Please edit the lines below by replacing "chart" with "graph" and leaving everything else as it is. Omit the pictures from your answer.

---------------

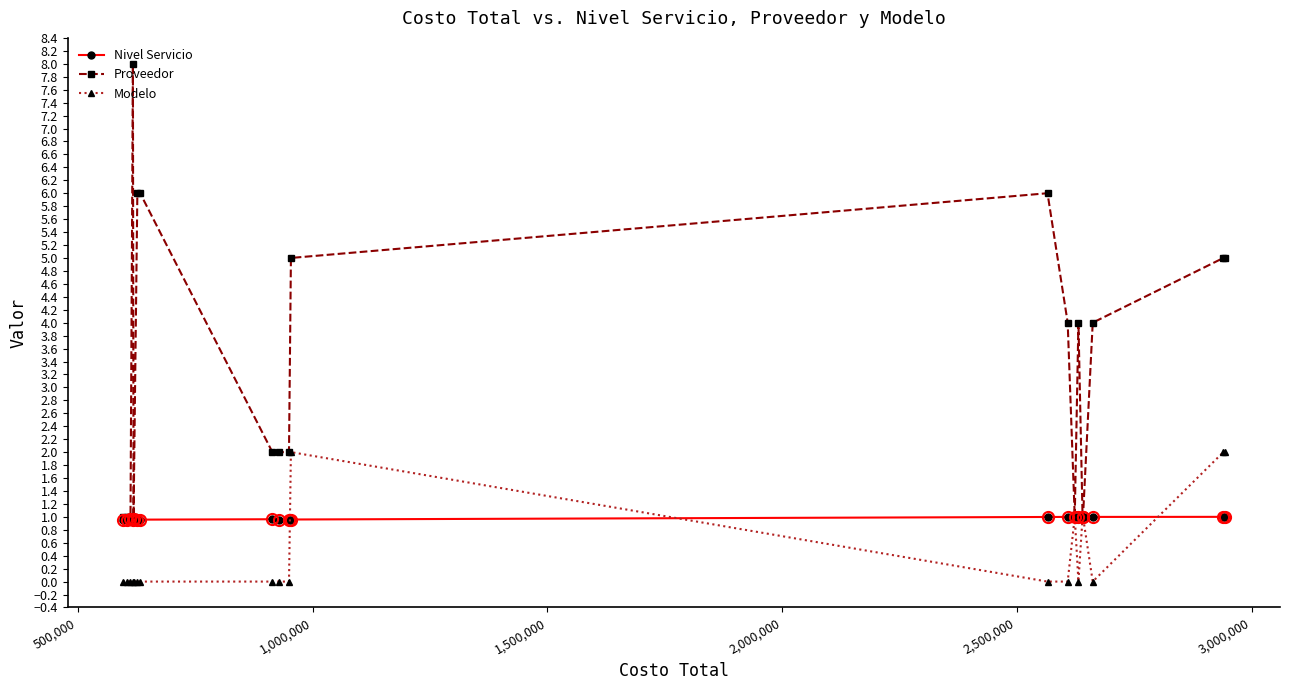

Count the number of data series in this chart.

3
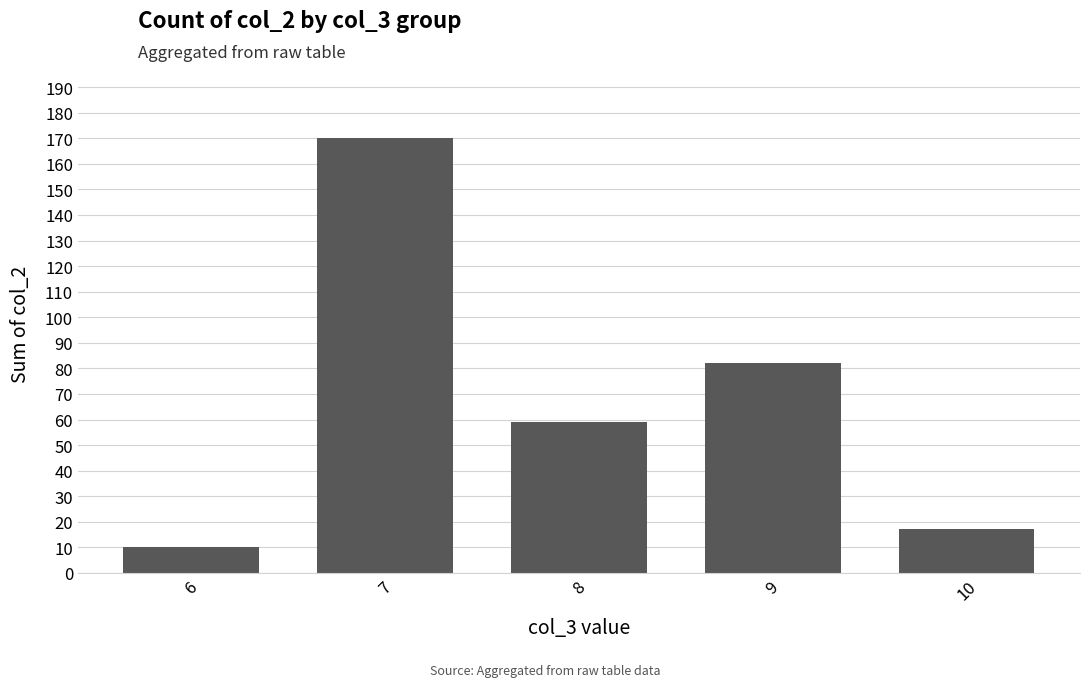

How many bars are there in total?

5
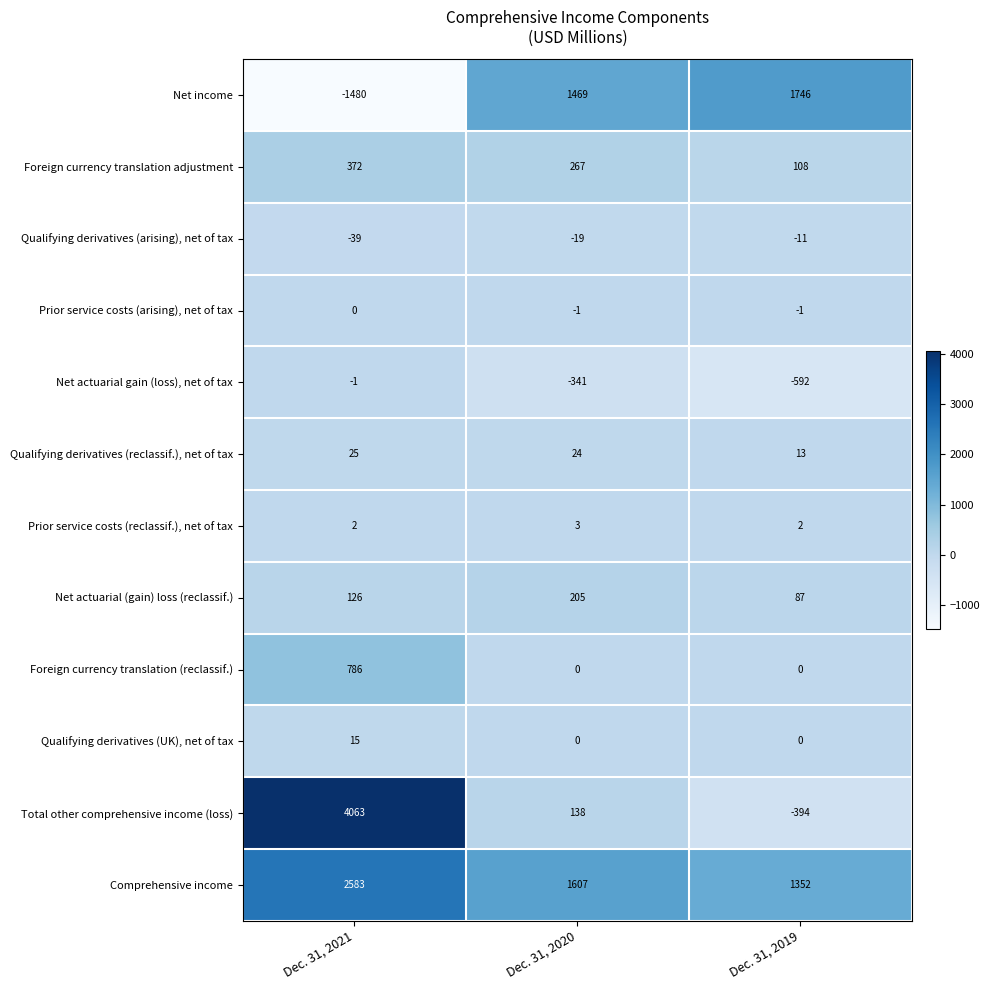

Rank the categories by Net actuarial gain (loss), net of tax value from highest to lowest.

Dec. 31, 2021, Dec. 31, 2020, Dec. 31, 2019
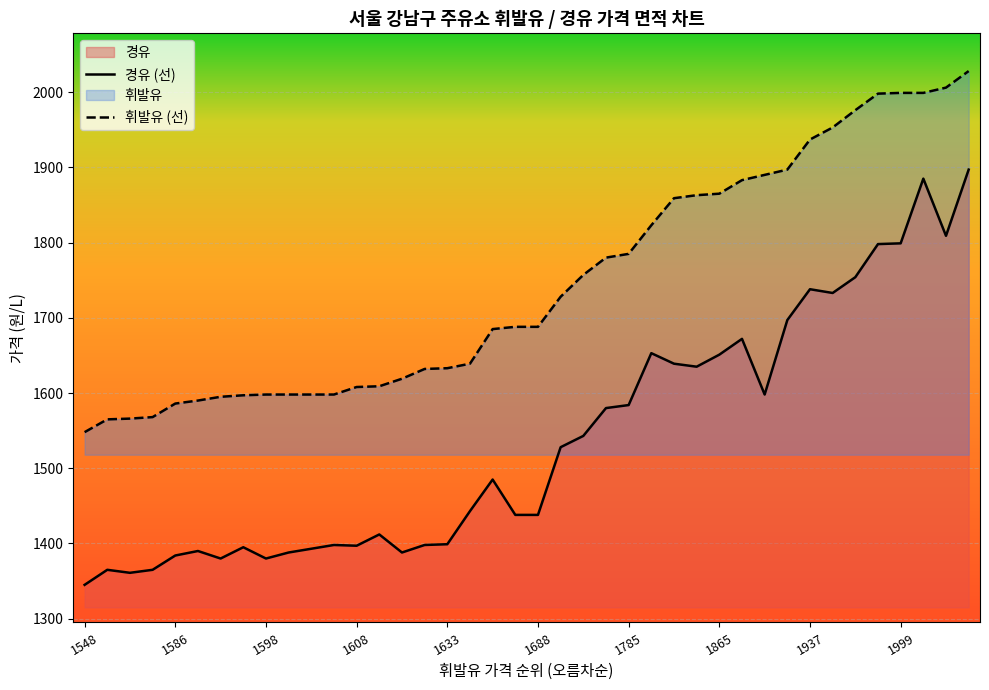

Does the chart display data point markers on the line(s)?

No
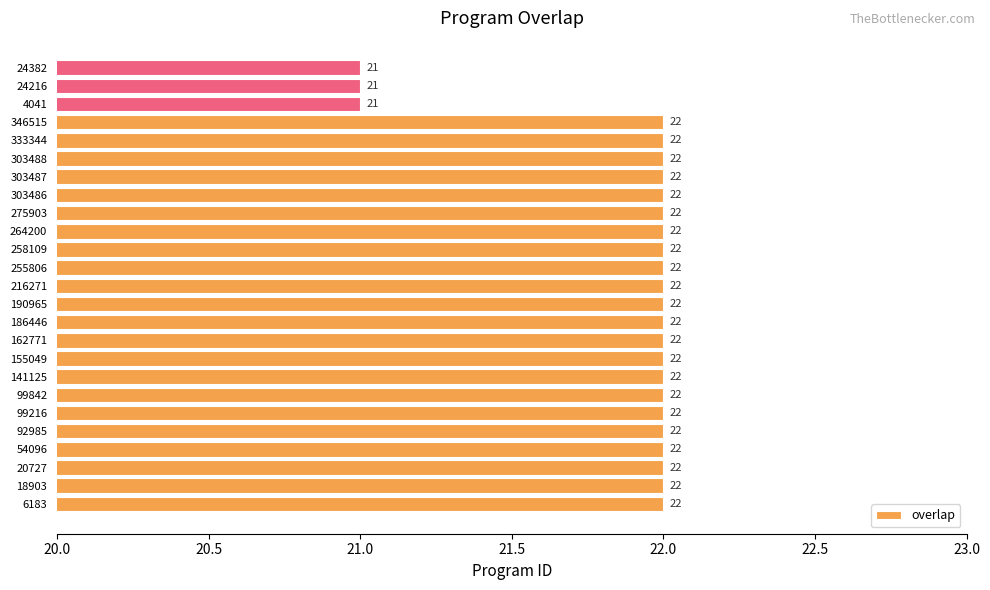

Between 333344 and 24382, which is larger?

333344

---------------

**Output below**
Count the number of data series in this graph.

3

How many bars are there in total?

5

Rank the categories by Net actuarial gain (loss), net of tax value from highest to lowest.

Dec. 31, 2021, Dec. 31, 2020, Dec. 31, 2019

Does the graph display data point markers on the line(s)?

No

Between 333344 and 24382, which is larger?

333344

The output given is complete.